▸ **Written instruction**:
Pull every line out of the rows below and write each one again without changing anything.

▸ **Source records**:
┌──

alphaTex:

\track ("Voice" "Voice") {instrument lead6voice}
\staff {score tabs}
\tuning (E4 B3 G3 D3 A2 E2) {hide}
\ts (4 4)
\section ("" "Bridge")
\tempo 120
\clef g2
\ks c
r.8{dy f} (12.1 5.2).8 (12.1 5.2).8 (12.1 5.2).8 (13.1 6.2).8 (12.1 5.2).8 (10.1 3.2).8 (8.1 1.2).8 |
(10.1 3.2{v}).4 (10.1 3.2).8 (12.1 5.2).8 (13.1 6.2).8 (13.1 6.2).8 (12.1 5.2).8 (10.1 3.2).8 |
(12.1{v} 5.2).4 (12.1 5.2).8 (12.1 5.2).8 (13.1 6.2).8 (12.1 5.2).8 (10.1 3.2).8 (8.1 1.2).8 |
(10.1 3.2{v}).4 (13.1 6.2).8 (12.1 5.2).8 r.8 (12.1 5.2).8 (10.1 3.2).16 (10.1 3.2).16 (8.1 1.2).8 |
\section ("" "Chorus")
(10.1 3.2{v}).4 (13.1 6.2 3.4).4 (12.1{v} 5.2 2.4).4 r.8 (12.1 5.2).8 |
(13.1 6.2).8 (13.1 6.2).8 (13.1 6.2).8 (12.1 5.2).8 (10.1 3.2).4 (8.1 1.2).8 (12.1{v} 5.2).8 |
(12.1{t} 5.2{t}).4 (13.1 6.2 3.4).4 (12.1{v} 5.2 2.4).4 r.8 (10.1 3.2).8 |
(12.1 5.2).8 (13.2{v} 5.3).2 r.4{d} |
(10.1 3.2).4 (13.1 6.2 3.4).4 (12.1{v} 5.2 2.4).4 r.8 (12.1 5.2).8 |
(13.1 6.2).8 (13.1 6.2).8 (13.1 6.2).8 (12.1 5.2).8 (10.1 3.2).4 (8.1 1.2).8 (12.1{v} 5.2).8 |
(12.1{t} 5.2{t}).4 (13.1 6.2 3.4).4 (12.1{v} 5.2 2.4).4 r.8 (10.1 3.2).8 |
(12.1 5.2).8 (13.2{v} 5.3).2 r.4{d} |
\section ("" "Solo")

└──

▸ **Worked answer**:
alphaTex:

\track ("Voice" "Voice") {instrument lead6voice}
\staff {score tabs}
\tuning (E4 B3 G3 D3 A2 E2) {hide}
\ts (4 4)
\section ("" "Bridge")
\tempo 120
\clef g2
\ks c
r.8{dy f} (12.1 5.2).8 (12.1 5.2).8 (12.1 5.2).8 (13.1 6.2).8 (12.1 5.2).8 (10.1 3.2).8 (8.1 1.2).8 |
(10.1 3.2{v}).4 (10.1 3.2).8 (12.1 5.2).8 (13.1 6.2).8 (13.1 6.2).8 (12.1 5.2).8 (10.1 3.2).8 |
(12.1{v} 5.2).4 (12.1 5.2).8 (12.1 5.2).8 (13.1 6.2).8 (12.1 5.2).8 (10.1 3.2).8 (8.1 1.2).8 |
(10.1 3.2{v}).4 (13.1 6.2).8 (12.1 5.2).8 r.8 (12.1 5.2).8 (10.1 3.2).16 (10.1 3.2).16 (8.1 1.2).8 |
\section ("" "Chorus")
(10.1 3.2{v}).4 (13.1 6.2 3.4).4 (12.1{v} 5.2 2.4).4 r.8 (12.1 5.2).8 |
(13.1 6.2).8 (13.1 6.2).8 (13.1 6.2).8 (12.1 5.2).8 (10.1 3.2).4 (8.1 1.2).8 (12.1{v} 5.2).8 |
(12.1{t} 5.2{t}).4 (13.1 6.2 3.4).4 (12.1{v} 5.2 2.4).4 r.8 (10.1 3.2).8 |
(12.1 5.2).8 (13.2{v} 5.3).2 r.4{d} |
(10.1 3.2).4 (13.1 6.2 3.4).4 (12.1{v} 5.2 2.4).4 r.8 (12.1 5.2).8 |
(13.1 6.2).8 (13.1 6.2).8 (13.1 6.2).8 (12.1 5.2).8 (10.1 3.2).4 (8.1 1.2).8 (12.1{v} 5.2).8 |
(12.1{t} 5.2{t}).4 (13.1 6.2 3.4).4 (12.1{v} 5.2 2.4).4 r.8 (10.1 3.2).8 |
(12.1 5.2).8 (13.2{v} 5.3).2 r.4{d} |
\section ("" "Solo")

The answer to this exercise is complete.